The National Institutes of Health recently awarded David Christiani, professor of occupational medicine and epidemiology and director of the Education and Research Center for Occupational Safety and Health, more than $2 million dollars for a five-year study of the relationships between environmental exposures to petrochemicals and disease in Taiwanese children and young adults.

The collaborative effort by investigators at HSPH and the Kaohsiung Medical University in Taiwan was launched in Kaohsiung on November 4. The agreement marks a new phase in cooperative research and training between HSPH and Taiwanese occupational and environmental health professionals. The groups have worked together for several years.

Initiated in 1968, Taiwan's petrochemical industry became the twelfth largest in the world over the next 15 years, producing some byproducts known or suspected to be carcinogens.
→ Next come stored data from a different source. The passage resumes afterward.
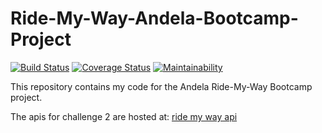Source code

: # Ride-My-Way-Andela-Bootcamp-Project
[![Build Status](https://travis-ci.org/cmplx-xyttmt/Ride-My-Way-Andela-Bootcamp-Project.svg?branch=develop)](https://travis-ci.org/cmplx-xyttmt/Ride-My-Way-Andela-Bootcamp-Project)
[![Coverage Status](https://coveralls.io/repos/github/cmplx-xyttmt/Ride-My-Way-Andela-Bootcamp-Project/badge.svg?branch=develop)](https://coveralls.io/github/cmplx-xyttmt/Ride-My-Way-Andela-Bootcamp-Project?branch=develop)
[![Maintainability](https://api.codeclimate.com/v1/badges/6436b57ef1054a5bf73f/maintainability)](https://codeclimate.com/github/cmplx-xyttmt/Ride-My-Way-Andela-Bootcamp-Project/maintainability)

This repository contains my code for the Andela Ride-My-Way Bootcamp project.

The apis for challenge 2 are hosted at: [ride my way api](https://cmplx-xyttmt.herokuapp.com/ridemyway/api/v1/rides)

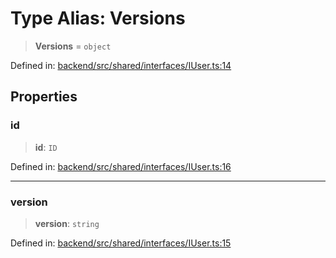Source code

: # Type Alias: Versions

> **Versions** = `object`

Defined in: [backend/src/shared/interfaces/IUser.ts:14](https://github.com/continuousactivelearning/cal/blob/5ae0447098795fdcf3a415f0360ebe51565b6949/backend/src/shared/interfaces/IUser.ts#L14)

## Properties

### id

> **id**: `ID`

Defined in: [backend/src/shared/interfaces/IUser.ts:16](https://github.com/continuousactivelearning/cal/blob/5ae0447098795fdcf3a415f0360ebe51565b6949/backend/src/shared/interfaces/IUser.ts#L16)

***

### version

> **version**: `string`

Defined in: [backend/src/shared/interfaces/IUser.ts:15](https://github.com/continuousactivelearning/cal/blob/5ae0447098795fdcf3a415f0360ebe51565b6949/backend/src/shared/interfaces/IUser.ts#L15)
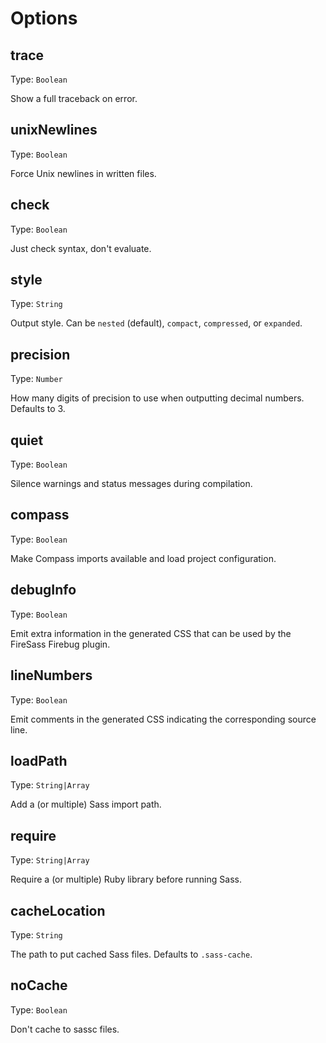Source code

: # Options

## trace
Type: `Boolean`

Show a full traceback on error.

## unixNewlines
Type: `Boolean`

Force Unix newlines in written files.

## check
Type: `Boolean`

Just check syntax, don't evaluate.

## style
Type: `String`

Output style. Can be `nested` (default), `compact`, `compressed`, or `expanded`.

## precision
Type: `Number`

How many digits of precision to use when outputting decimal numbers. Defaults to 3.

## quiet
Type: `Boolean`

Silence warnings and status messages during compilation.

## compass
Type: `Boolean`

Make Compass imports available and load project configuration.

## debugInfo
Type: `Boolean`

Emit extra information in the generated CSS that can be used by the FireSass Firebug plugin.

## lineNumbers
Type: `Boolean`

Emit comments in the generated CSS indicating the corresponding source line.

## loadPath
Type: `String|Array`

Add a (or multiple) Sass import path.

## require
Type: `String|Array`

Require a (or multiple) Ruby library before running Sass.

## cacheLocation
Type: `String`

The path to put cached Sass files. Defaults to `.sass-cache`.

## noCache
Type: `Boolean`

Don't cache to sassc files.
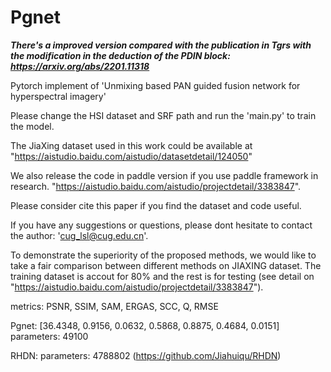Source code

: # Pgnet

***There's a improved version compared with the publication in Tgrs with the modification in the deduction of the PDIN block: https://arxiv.org/abs/2201.11318***

Pytorch implement of 'Unmixing based PAN guided fusion network for hyperspectral imagery'

Please change the HSI dataset and SRF path and run the 'main.py' to train the model.

The JiaXing dataset used in this work could be available at "https://aistudio.baidu.com/aistudio/datasetdetail/124050"

We also release the code in paddle version if you use paddle framework in research. "https://aistudio.baidu.com/aistudio/projectdetail/3383847". 

Please consider cite this paper if you find the dataset and code useful. 

If you have any suggestions or questions, please dont hesitate to contact the author: 'cug_lsl@cug.edu.cn'.

To demonstrate the superiority of the proposed methods, we would like to take a fair comparison between different methods on JIAXING dataset. The training dataset is accout for 80% and the rest is for testing (see detail on "https://aistudio.baidu.com/aistudio/projectdetail/3383847").

metrics:    PSNR,    SSIM,   SAM,    ERGAS,   SCC,    Q,     RMSE

Pgnet:    [36.4348, 0.9156, 0.0632, 0.5868, 0.8875, 0.4684, 0.0151] parameters: 49100

RHDN: parameters: 4788802 (https://github.com/Jiahuiqu/RHDN)
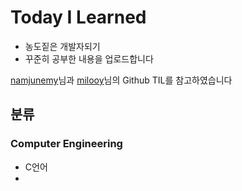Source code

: # Today I Learned

* 농도짙은 개발자되기
* 꾸준히 공부한 내용을 업로드합니다


[namjunemy](https://github.com/namjunemy)님과 [milooy](https://github.com/milooy)님의 Github TIL를 참고하였습니다



## 분류
### Computer Engineering
* C언어
*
Preliminary environmental data revealed that Taiwanese petrochemical plants released compounds into surrounding communities at concentrations 10 to 12 times higher than those measured in similar studies in New Jersey.

Two of Christiani's colleagues at Kaohsiung Medical University have reported higher-than-normal mortality rates from brain tumors in children living near the plants.

The new study will investigate possible associations between chemical exposures and brain tumors and leukemia, which is known to occur after benzene exposure. In addition, the relationship between genetics and environmentally related diseases will be studied.

Other HSPH researchers involved are Thomas Smith, professor of industrial hygiene, and Louise Ryan, professor of biostatistics.